Guyville is a great record well worth revisiting, and what's nice about the new set is that it's packaged not with ephemera, but with material that matters. Before the album was released, Phair recorded three cassette tapes  of songs in the bedroom of her parents' house under the rubric Girly-Sound.

Those 38 tunes are collected on two discs, and they're instructive as works in progress and stripped-down creations that stand on their own. Some are different versions of songs that showed up on Guyville; others, like "Whip Smart" and "Polyester Bride," were recorded for later Phair albums in the up-and-down career that followed.

Liz Phair
Brad Wood Archives / Matador Records
Liz Phair

Phair has frequently been harshly judged in comparison to her opening tour de force, like an indie Orson Welles who never made another Citizen Kane. A case in point would be her 2003 self-titled album in which she worked with Avril Lavigne's collaborators. The brazen pop move was not good at all, but not worthy of a 0.0. review from Pitchfork, either.

Guyville, of course, didn't make the music-industry misogyny  it depicted magically disappear. The media-constructed "Women in Rock" was a too-loose umbrella phrase used to gather female artists of disparate talents. Attention moved on  in short order. Few, if any, female stars of the era gained long-term traction on rock radio. There were some efforts, like Sarah McLachlan's Lilith Fair, the female-focused alternative to sausage fests like Lollapalooza, that lasted only three years. Phair toured with Lilith in 1998.

A quarter century later, though, it's clear that Phair is a trailblazing pioneer. Her impact has been absorbed into an indie culture at a time when rock has been marginalized outside the mainstream, but the vitality that remains is largely due to female artists who have wrested the means of production away from their male counterparts and injected the music with an outsider's perspective.

Guyville, of course, still exists. The music industry is still run by men.
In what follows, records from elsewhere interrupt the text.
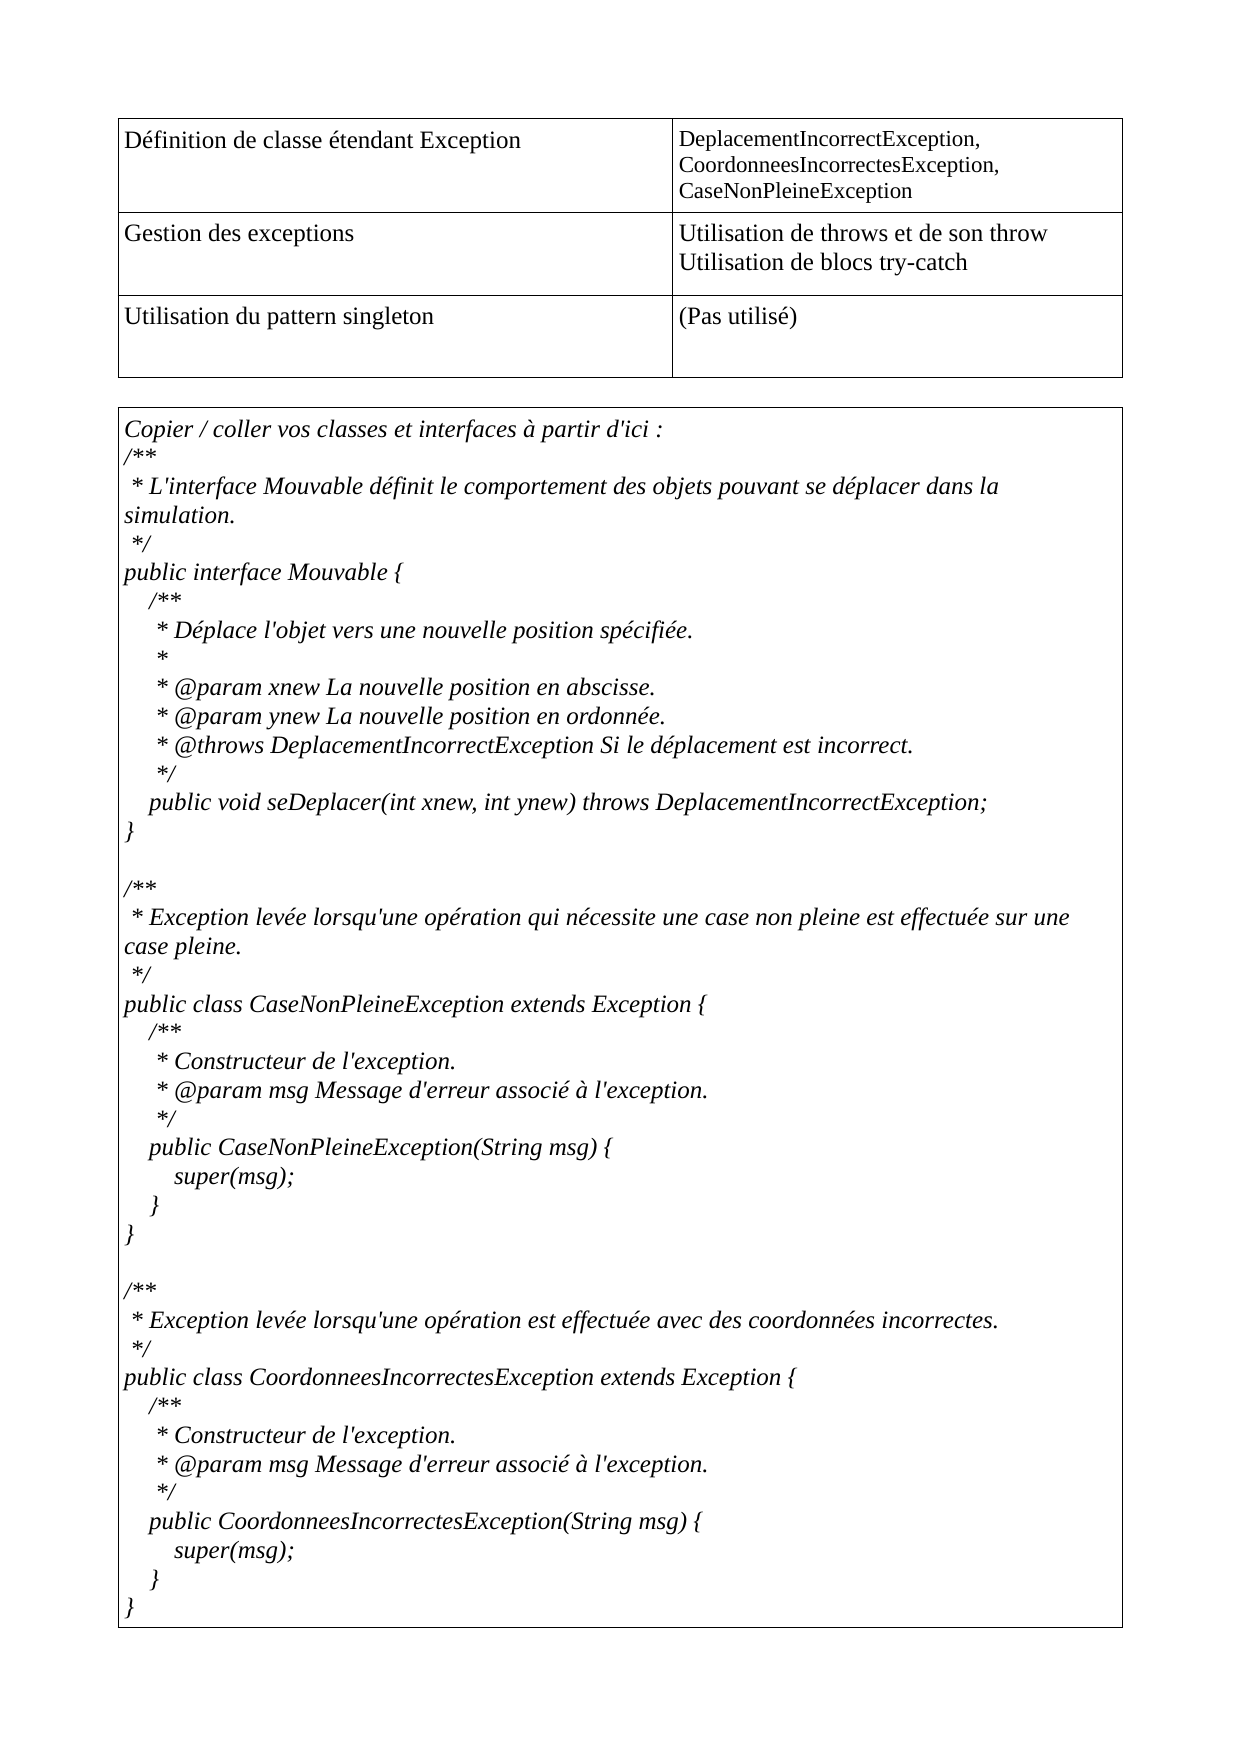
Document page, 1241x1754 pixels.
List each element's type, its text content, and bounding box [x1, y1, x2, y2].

table_cell DeplacementIncorrectException, CoordonneesIncorrectesException, CaseNonPleineException [673, 119, 1122, 212]
table_cell Utilisation de throws et de son throw Utilisation de blocs try-catch [673, 213, 1122, 294]
table_header Copier / coller vos classes et interfaces à partir d'ici : /** * L'interface Mouvable définit le comportement des objets pouvant se déplacer dans la simulation. */ public interface Mouvable { /** * Déplace l'objet vers une nouvelle position spécifiée. * * @param xnew La nouvelle position en abscisse. * @param ynew La nouvelle position en ordonnée. * @throws DeplacementIncorrectException Si le déplacement est incorrect. */ public void seDeplacer(int xnew, int ynew) throws DeplacementIncorrectException; } /** * Exception levée lorsqu'une opération qui nécessite une case non pleine est effectuée sur une case pleine. */ public class CaseNonPleineException extends Exception { /** * Constructeur de l'exception. * @param msg Message d'erreur associé à l'exception. */ public CaseNonPleineException(String msg) { super(msg); } } /** * Exception levée lorsqu'une opération est effectuée avec des coordonnées incorrectes. */ public class CoordonneesIncorrectesException extends Exception { /** * Constructeur de l'exception. * @param msg Message d'erreur associé à l'exception. */ public CoordonneesIncorrectesException(String msg) { super(msg); } } [119, 408, 1122, 1627]
table_cell (Pas utilisé) [673, 296, 1122, 377]
table_cell Définition de classe étendant Exception [119, 119, 672, 212]
table_cell Utilisation du pattern singleton [119, 296, 672, 377]
table_cell Gestion des exceptions [119, 213, 672, 294]
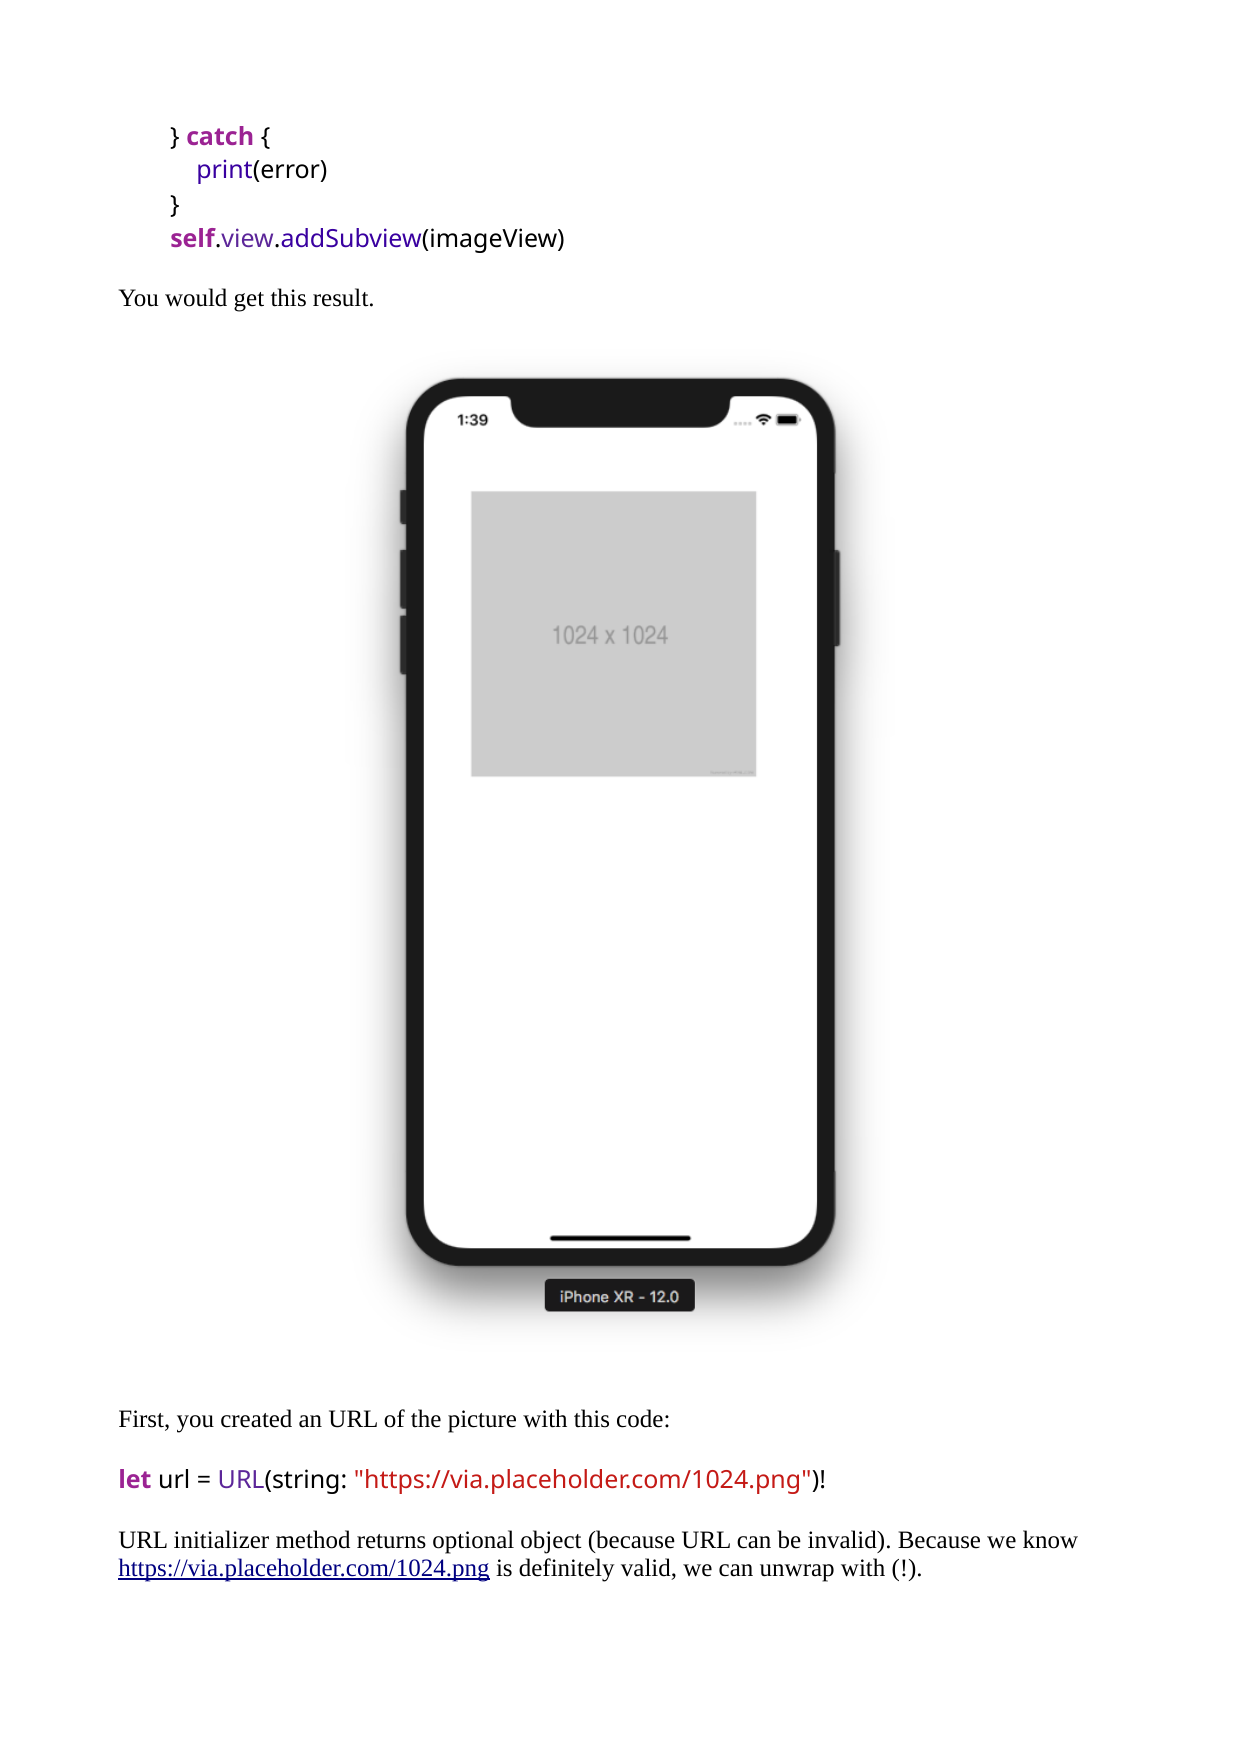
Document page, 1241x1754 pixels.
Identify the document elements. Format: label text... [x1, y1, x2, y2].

text self.view.addSubview(imageView) [118, 220, 1122, 254]
text URL initializer method returns optional object (because URL can be invalid). Because we know https://via.placeholder.com/1024.png is definitely valid, we can unwrap with (!). [118, 1525, 1122, 1582]
text } [118, 186, 1122, 220]
text print(error) [118, 152, 1122, 186]
text let url = URL(string: "https://via.placeholder.com/1024.png")! [118, 1462, 1122, 1496]
text You would get this result. [118, 283, 1122, 312]
text } catch { [118, 118, 1122, 152]
text First, you created an URL of the picture with this code: [118, 1404, 1122, 1433]
picture [330, 340, 911, 1361]
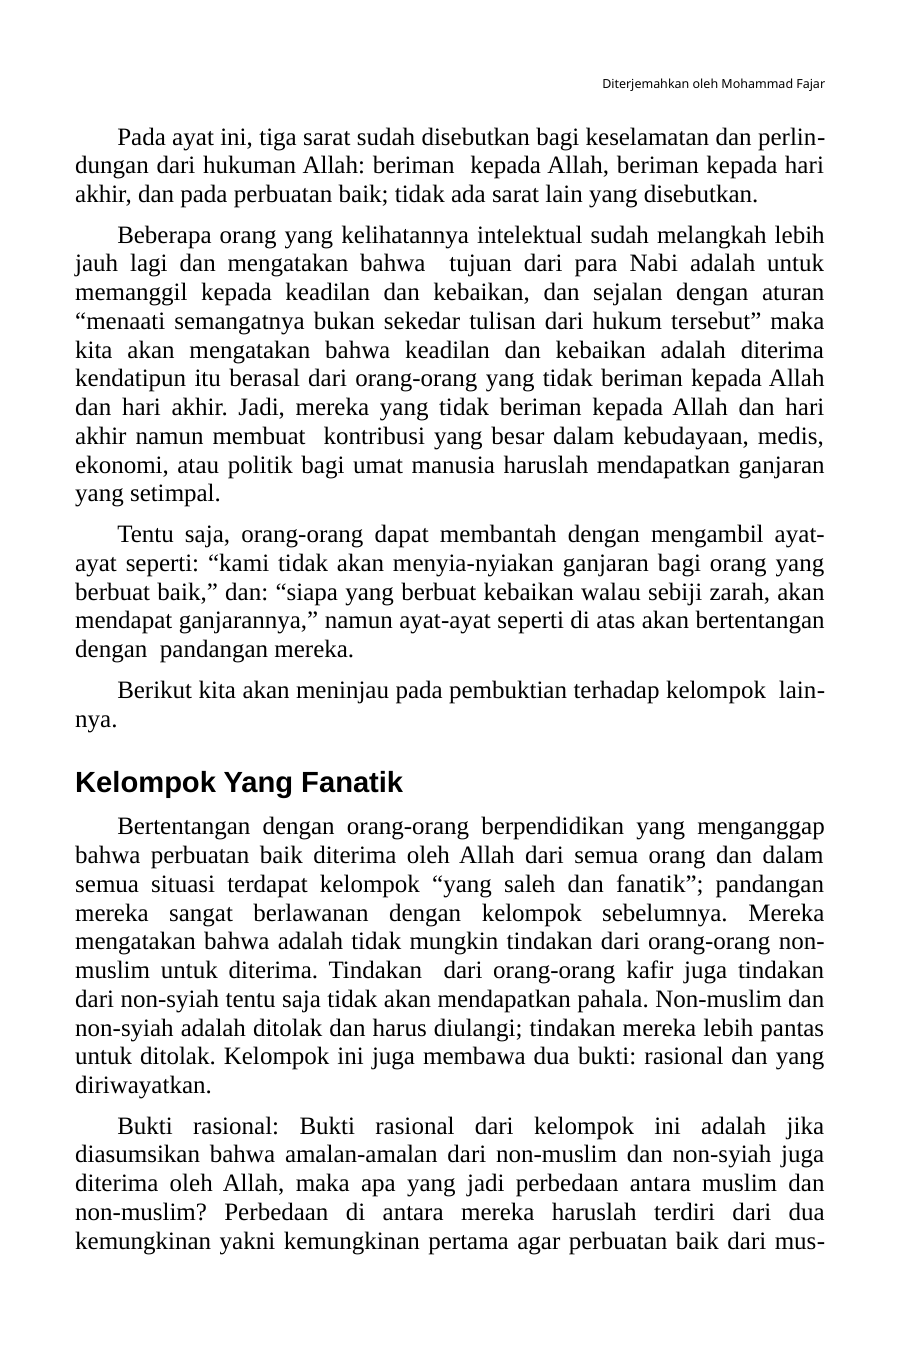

But the list of rebel women making indie rock of consequence is long and varied — from Downtown Boys' political firebrand Victoria Ruiz to gifted wordsmiths like Aussie songwriter Courtney Barnett, who plays Union Transfer on Wednesday, to observational songwriters such as Soccer Mommy's Sophie Allison and Snail Mail's 18-year-old wunderkind, Lindsey Jordan, whose Lush debut is due in June on the same label that released Guyville and who admitted to Phair in a recent Pitchfork conversation that she once had a cover band called Lizard Phair.

Philadelphia is particularly fortunate in being home to a disproportionate number of formidable and varied bands fronted by women who have followed in Phair's path whether intentionally or not, from Christina Halladay in Sheer Mag to Frances Quinlan of Hop Along to Sadie Dupuis of Speedy Ortiz to Katie Crutchfield of Waxahatchee to Marisa Dabice of Mannequin Pussy. The good news is that 25 years after Guyville, these women aren't in exile, but in power.